The purpose of Pizza Saver was to prevent the box from touching the top of the food inside. Carmela Vitale is now an inventing legend. Many people have spent time and resources trying to track down any information they can regarding her life.
In a strange twist of fate, Carmela Vitale died at the age of 68 within weeks of her patent’s expiration.
JOY MANGANO (1956-Todate):
Joy Mangano is the most famous inventor on our list. She is known for her self-wringing Miracle Mop that was first introduced on the Home Shopping Network. She also holds more than 100 patents for her many inventions.
The idea of the self-wringing plastic mop came to her after experiencing the frustrations with using an ordinary mop. The Miracle Mop has a slidable and removable plastic head that holds one continuous loop of 300 feet of cotton mop rope. The sliding action of the head makes wringing the mop cleanly into a bucket almost effortless. The cotton portion is detachable and can easily be cleaned in a washing machine.
Her unique and innovative invention established her as a successful entrepreneur and has made her a multi-millionaire.
The film Joy, starring Jennifer Lawrence was released in 2015 and is based on her life.

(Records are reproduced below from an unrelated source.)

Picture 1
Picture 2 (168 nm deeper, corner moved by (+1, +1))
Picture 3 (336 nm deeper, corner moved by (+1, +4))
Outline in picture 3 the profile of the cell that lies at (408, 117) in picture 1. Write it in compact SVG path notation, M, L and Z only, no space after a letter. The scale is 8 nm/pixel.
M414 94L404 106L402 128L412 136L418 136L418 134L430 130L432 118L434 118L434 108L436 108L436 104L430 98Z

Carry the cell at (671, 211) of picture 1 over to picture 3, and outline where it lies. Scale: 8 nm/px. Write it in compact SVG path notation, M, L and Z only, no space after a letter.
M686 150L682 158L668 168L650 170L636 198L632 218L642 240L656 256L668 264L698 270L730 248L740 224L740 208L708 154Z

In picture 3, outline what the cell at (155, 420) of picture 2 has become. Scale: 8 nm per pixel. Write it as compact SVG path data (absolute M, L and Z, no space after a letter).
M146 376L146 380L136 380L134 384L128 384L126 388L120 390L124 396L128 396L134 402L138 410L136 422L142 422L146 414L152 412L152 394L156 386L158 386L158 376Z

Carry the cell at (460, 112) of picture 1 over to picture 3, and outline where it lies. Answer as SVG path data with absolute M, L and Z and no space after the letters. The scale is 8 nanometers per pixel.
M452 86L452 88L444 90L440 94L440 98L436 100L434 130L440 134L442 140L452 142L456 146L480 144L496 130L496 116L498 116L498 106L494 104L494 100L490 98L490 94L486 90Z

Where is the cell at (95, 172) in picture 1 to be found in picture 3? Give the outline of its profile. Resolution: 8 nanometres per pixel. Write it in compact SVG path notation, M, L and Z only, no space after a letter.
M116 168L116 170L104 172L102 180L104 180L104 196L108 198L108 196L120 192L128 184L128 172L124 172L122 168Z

Dr. SHIRLEY JACKSON (1946-Todate):
Shirley Ann Jackson is an American scientist that received her Ph.D. degree in nuclear physics from MIT university in 1973. She conducted her post-doctoral research with an exempelary dedication to her work. In 1974 she started as a visiting scientist at the European Organization for Nuclear Research. While there she paved the way for the advancements in material and nuclear sciences. Although Shirley Ann Jackson didn’t actually invent any products, the high tech materials used in many electronic devices would not be possible without her research and commitment to discovering new things.
The List of Women Inventors Could Go On Forever!
There are many Inventions By Women that have influenced the world and these were just a few of the ones I found most interesting. One thing these women all seem to have in common is the drive and ambition that I keep mentioning here on Invention Therapy. You have to be able to stand on your own, take charge and get things done often times without help from others. Remember, like I always say: “your idea is worthless, it’s the implementation of it that has value”.
These women had what it takes to turn an idea into real, tangible techniques, materials and products. Some succeeded financially while others simply gained infamy by changing our every day lives forever. The reward and path you choose is up to you.
Getting your idea out of your head and into your hands is only the first in a long set of steps towards becoming a successful inventor.
Start Thinking Like An Inventor
Unfortunately, you have been told much bad information about what it takes to be an inventor that you still think that all you have to do is come up with a good idea and people will just throw money at you. For those that have already tried to sell or license their ideas, I ask you one question: How has that worked out for you so far?
It takes a lot of patience, time, money and even a little luck to make a living as an inventor. I hope that in some some way I am starting to drive this point home to you.